«En la ribera verde
y deleitosa
del sacro Tormes,
dulce y claro río,
hay una vega grande
y espaciosa,
verde en el medio
del invierno frío,
en el otoño verde y
primavera,
verde en las fuerzas
del ardiente estío.
Levántase al fin
della una ladera
con proporción
graciosa en el altura,
que sojuzga la vega
y la ribera.
Allí está
sobrepuesta la espesura
de las hermosas
torres, levantadas
al cielo con extraña
hermosura»
(GARCILASO DE LA VEGA)
No se
debe decir más, porque no se puede decir mejor que como lo hizo Garcilaso en
ese corto manojo de versos arrancados de la Égloga Segunda. Así es el campo de
Salamanca, nada más que así, en la ancha vega que riega el Tormes a su paso por
Alba.
«Alba de
Tormes, mala de camas y peor de mesones» se ha dicho de ella durante varios
siglos. No es verdad. Media docena de restaurantes, hoteles, fondas y mesones
con buen servicio, desmienten el dañoso aforismo del que pocas ciudades y
villas pueden escapar, sobre todo si éstas son cabecera de comarca, pueblos
distinguidos con tratamiento de ilustrísima, y Alba de Tormes es uno de esos
pueblos.
Como
todas las villas y ciudades castellanas, Alba de Tormes es un producto del
paisaje, del campo, de la noble condición de sus gentes a contar desde el día
en que tomaron conciencia de lo que eran, y del papel que habrían de desempeñar
en los caprichosos avatares de la Historia; pero la villa de Alba es, además,
un producto de la Literatura; pues, sonoros caballeros e ilustres mujeres de letras
pasaron por ella, y en ella vivieron o fueron a morir, siguiendo los vientos
inapelables de su propio destino. Juan del Encina, Garcilaso, Lope de Vega,
Calderón, son algunos de esos visitantes ilustres que, no sólo la honraron con
su presencia, sino que en ella dejaron valiosa señal, le dieron nombre, y
enriquecieron con su contacto de sabor a recia castellanía, tantas de sus obras
en las que flota por encima del verso la suave brisa de las vegas salmantinas,
que allí, en los campos de Alba, se respira y se pega a la piel.

○ ○ ○ ○

** Qué debes hacer **
1. ¿Puedes reproducir el texto sobre Alba de Tormes empezando por "Levántase al fin" y siguiendo hasta "DE LA VEGA)", pero renombrando "ladera" como "colina"?
2. ¿Cómo seguiría el texto sobre Alba de Tormes después de su última frase? Escribe la continuación.

** Extracto de datos **
○ ○ ○ ○

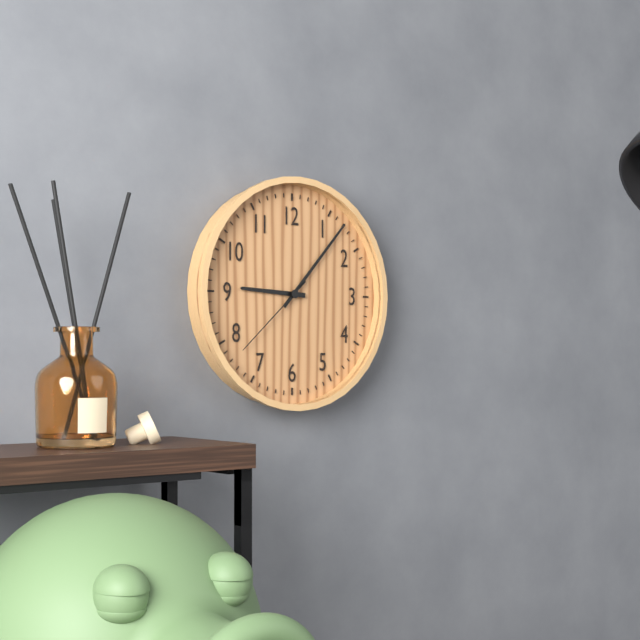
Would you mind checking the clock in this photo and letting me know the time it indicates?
9:07:38
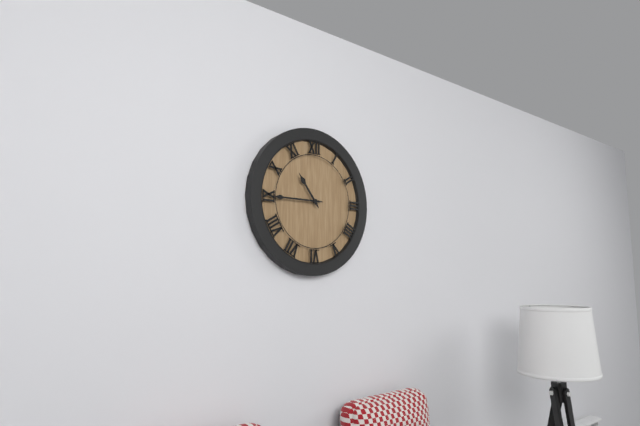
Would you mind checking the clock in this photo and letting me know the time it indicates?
10:45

○ ○ ○ ○

** Respuestas a tareas **
1.
Levántase al fin
della una colina
con proporción
graciosa en el altura,
que sojuzga la vega
y la ribera.
Allí está
sobrepuesta la espesura
de las hermosas
torres, levantadas
al cielo con extraña
hermosura»
(GARCILASO DE LA VEGA)

2.
Mas fue
Teresa de Jesús la que colmó, con su permanencia y con su muerte en el convento
de la Anunciación, el vaso a rebosar del carácter de la villa salmantina. Alba
de Tormes es un relicario de la Santa. La personalidad arrolladora de aquella
venerable mujer se advierte con fuerza, creo que por igual, en las dos ciudades
teresianas tan ligadas a ella: Ávila de los Caballeros y Alba de Tormes. En
Ávila vio la luz por primera vez, y en ella brotaron sus primeras inquietudes
por lo sobrenatural; en Alba la inundó para siempre la segunda luz, la de los
arrobamientos, la de los éxtasis divinos en los que a veces se le deshacía el
alma. Allí, tras una potente reja, sobre el altar mayor de la iglesia
conventual, se guarda la urna que contiene lo que queda de su cuerpo tras el
expolio al que lo sometió la piedad popular; un cuerpo sin corazón, sin brazos,
que dentro de la misma iglesia se guardan incorruptos dentro de unas pequeñas
urnas de cristal, a la vista de todos, y ante los cuales reza la gente. Allí
-dicen que era así cuando murió la Santa- queda la humilde celda en la que
expiró un 4 de octubre (sería el 15 del mismo mes tras la reforma del
calendario, llevada a cabo aquel mismo año de 1582), rodeada de unas cuantas
religiosas de la Orden Carmelita, de la que ella había venido a reformar. Un
muñeco, tallado con mucha piedad, pero con muy poco oficio, ayuda a imaginar
sus últimos momentos en el lecho de muerte.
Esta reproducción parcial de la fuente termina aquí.